[Start of Attachment]

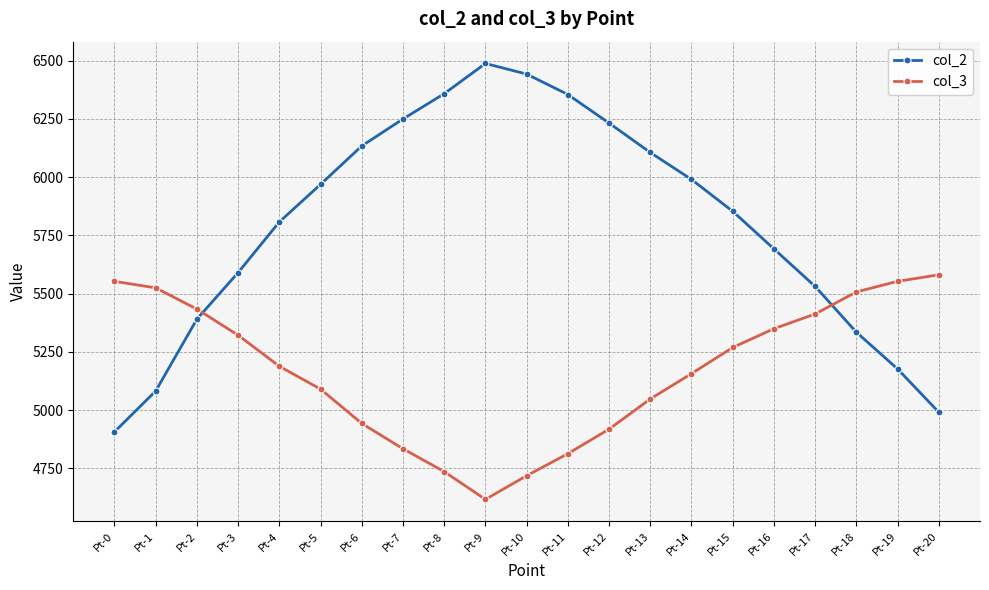

How many times do col_2 and col_3 cross each other?

2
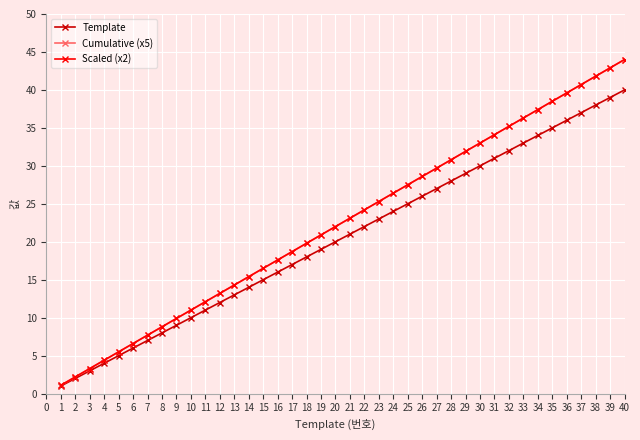

Does the chart have visible grid lines?

Yes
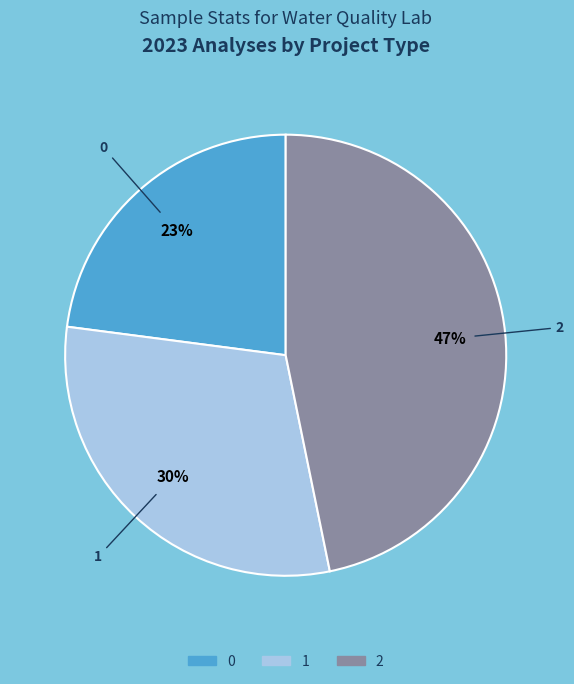

To the nearest percent, what is the difference between the largest and smallest slice percentages?

24%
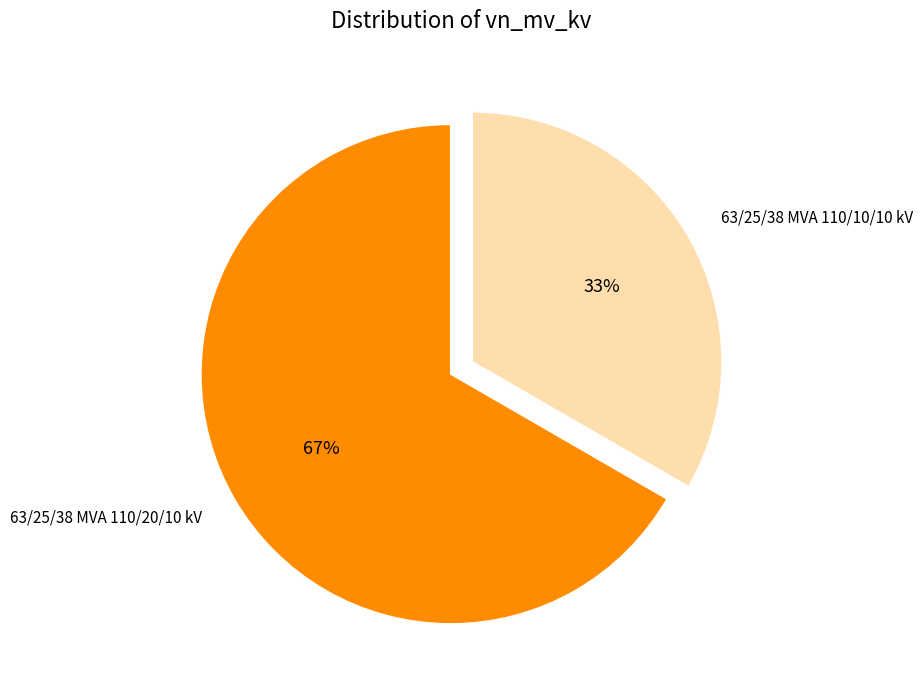

To the nearest percent, what is the average slice percentage?

50%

[End of Attachment]

**Work instruction**
Return the lines of the entries above, unchanged, from the line containing "Does the chart have visible grid lines?" through the end of the entries, and leave out the pictures.

**Result of the exercise**
Does the chart have visible grid lines?

Yes

To the nearest percent, what is the difference between the largest and smallest slice percentages?

24%

To the nearest percent, what is the average slice percentage?

50%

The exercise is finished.